The biotechnology industry’s “two-year tear” in stock markets had an abrupt turnaround in mid-March, as growing scrutiny of drug prices alarmed investors and led to a sell-off of biotech stocks, says a new analysis.

General investors, who had flooded the biotech sector with cash to chase its outsized returns, grew nervous about its prospects going forward. Nevertheless, despite being badly beaten in March, the sector still outperformed the major market indices during the first quarter, according to US life science information specialist Burrill Media.

And at the same time, public and private life sciences companies raised $23.3 billion globally, which is 6.4% more than the $21.9 billion raised by these companies during the first quarter of 2013, it notes.

In addition, while merger & acquisition (M&A) activity was sparse in March, life sciences companies completed $47.5 billion in acquisitions in the first quarter of 2014, which is a rise of 190% compared to the $16.4 billion total in deals for first-quarter 2013.

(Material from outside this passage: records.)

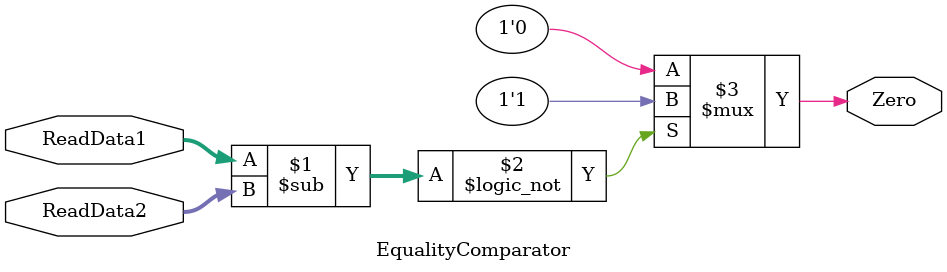
<source format=v>
/******************************************************************
 * Description
 *  This is the equality comparator for branch earlier
 *  1.0
 * Author:
 *  Alejandro Rios Jasso
 *  Javier Ochoa Pardo
 * email:
 *  is708932@iteso.mx
 *  is702811@iteso.mx
 * Date:
 *  08/04/2019
 ******************************************************************/
module EqualityComparator (input [31:0] ReadData1,
                           input [31:0] ReadData2,
                           output reg Zero);
    
    assign Zero = (ReadData1 - ReadData2 == 0) ? 1'b1 : 1'b0;

endmodule

</source>
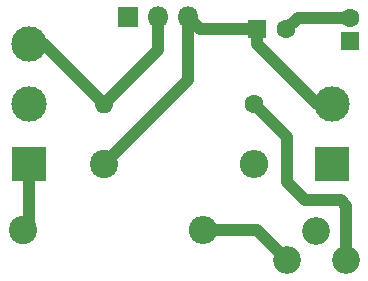
<source format=gbr>
G04 #@! TF.FileFunction,Copper,L1,Top,Signal*
%FSLAX46Y46*%
G04 Gerber Fmt 4.6, Leading zero omitted, Abs format (unit mm)*
G04 Created by KiCad (PCBNEW 4.0.7) date Monday, August 20, 2018 'AMt' 09:41:37 AM*
%MOMM*%
%LPD*%
G01*
G04 APERTURE LIST*
%ADD10C,0.100000*%
%ADD11R,1.600000X1.600000*%
%ADD12C,1.600000*%
%ADD13R,3.000000X3.000000*%
%ADD14C,3.000000*%
%ADD15C,2.400000*%
%ADD16O,2.400000X2.400000*%
%ADD17O,1.600000X1.600000*%
%ADD18C,2.340000*%
%ADD19R,1.800000X1.800000*%
%ADD20O,1.800000X1.800000*%
%ADD21C,1.000000*%
G04 APERTURE END LIST*
D10*
D11*
X169926000Y-79756000D03*
D12*
X169926000Y-77756000D03*
D11*
X162052000Y-78740000D03*
D12*
X164552000Y-78740000D03*
D13*
X142748000Y-90170000D03*
D14*
X142748000Y-85090000D03*
X142748000Y-80010000D03*
D13*
X168402000Y-90170000D03*
D14*
X168402000Y-85090000D03*
D15*
X142240000Y-95758000D03*
D16*
X157480000Y-95758000D03*
D12*
X161798000Y-85090000D03*
D17*
X149098000Y-85090000D03*
D15*
X149098000Y-90170000D03*
D16*
X161798000Y-90170000D03*
D18*
X169592000Y-98298000D03*
X167092000Y-95798000D03*
X164592000Y-98298000D03*
D19*
X151130000Y-77724000D03*
D20*
X153670000Y-77724000D03*
X156210000Y-77724000D03*
D21*
X169926000Y-77756000D02*
X165536000Y-77756000D01*
X165536000Y-77756000D02*
X164552000Y-78740000D01*
X153670000Y-77724000D02*
X153670000Y-80518000D01*
X153670000Y-80518000D02*
X149098000Y-85090000D01*
X142748000Y-80010000D02*
X144018000Y-80010000D01*
X144018000Y-80010000D02*
X149098000Y-85090000D01*
X162052000Y-78740000D02*
X157226000Y-78740000D01*
X157226000Y-78740000D02*
X156210000Y-77724000D01*
X168402000Y-85090000D02*
X167132000Y-85090000D01*
X167132000Y-85090000D02*
X162052000Y-80010000D01*
X162052000Y-80010000D02*
X162052000Y-78740000D01*
X156210000Y-77724000D02*
X156210000Y-83058000D01*
X156210000Y-83058000D02*
X149098000Y-90170000D01*
X142748000Y-90170000D02*
X142748000Y-95250000D01*
X142748000Y-95250000D02*
X142240000Y-95758000D01*
X157480000Y-95758000D02*
X162052000Y-95758000D01*
X162052000Y-95758000D02*
X164592000Y-98298000D01*
X169592000Y-98298000D02*
X169592000Y-93646000D01*
X164592000Y-87884000D02*
X161798000Y-85090000D01*
X164592000Y-91694000D02*
X164592000Y-87884000D01*
X166116000Y-93218000D02*
X164592000Y-91694000D01*
X169164000Y-93218000D02*
X166116000Y-93218000D01*
X169592000Y-93646000D02*
X169164000Y-93218000D01*
M02*

</source>
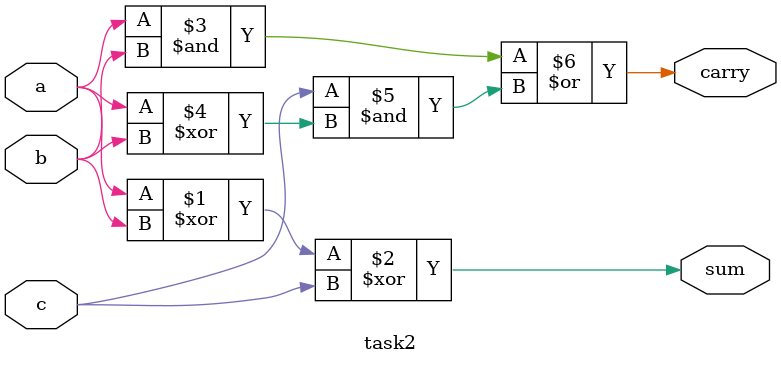
<source format=sv>
module task2(
 input logic a,
 input logic b,
 input logic c,
 output logic sum,
 output logic carry
 );

 assign sum = (a ^ b) ^ c;
 assign carry = (a & b) | (c&(a ^ b));

 endmodule

 
</source>
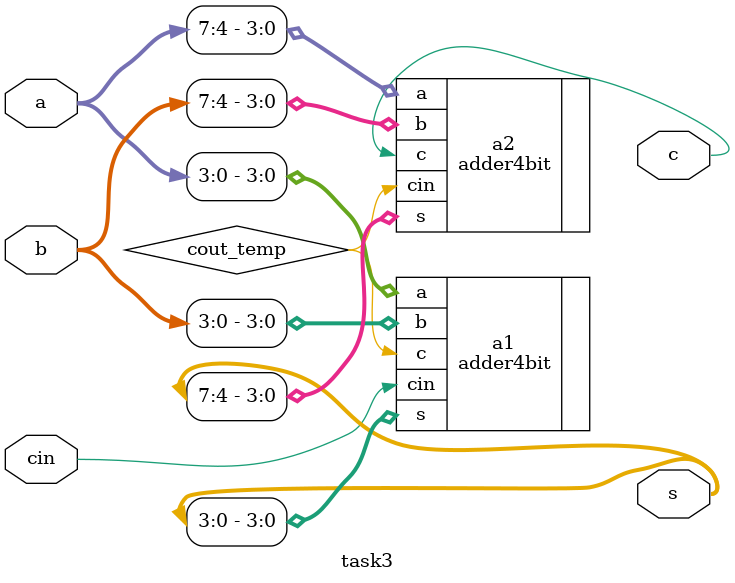
<source format=sv>
`timescale 1ns / 1ps

module task3(
    a,
    b,
    cin,
    c,
    s
    );
    
    input [7:0]a;
    input [7:0]b;  
    input cin;
    output[7:0]s;
    output c;
    
    logic cout_temp;

    adder4bit a1(
    .a(a[3:0]),
    .b(b[3:0]),
    .cin(cin),
    .c(cout_temp),
    .s(s[3:0])
    );
    
    adder4bit a2(
    .a(a[7:4]),
    .b(b[7:4]),
    .cin(cout_temp),
    .c(c),
    .s(s[7:4])
    );
    

    
endmodule

</source>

In the US, a letter sent in mid-March by Democratic legislators to Gilead Sciences asking it to explain how it had arrived at the $1,000-a-pill price of its breakthrough hepatitis C therapy Solvadi (sofosbuvir) sparked the biotech sell-off. The move raised concerns about a potential backlash against the high cost of breakthrough drugs coming out of biotech, even though many of these specialty drugs are safer and more efficacious than currently-available treatments, says Burrill. 

And a few days after the Gilead inquiry, the American Society of Clinical Oncology (ASCO) reported that its members would not only now look at the safety and efficacy of the cancer drugs available to them, but also at their price, in determining their value.

Nevertheless, despite seeing a correction in March, the fundamentals of the biotech industry remain strong, according to Burrill. More drugs are getting to market, and revenues and earnings are growing for many of the sector’s leading companies.

‘Though there is talk of a biotech bubble, the recent correction is timely and will lead to a more rational market,” comments Burrill Media’s CEO, G Steven Burrill. “A rising market lifts all stocks, good and bad, and the end of irrational exuberance in biotech stocks is a positive sign for more sustainable valuations of companies,” he adds.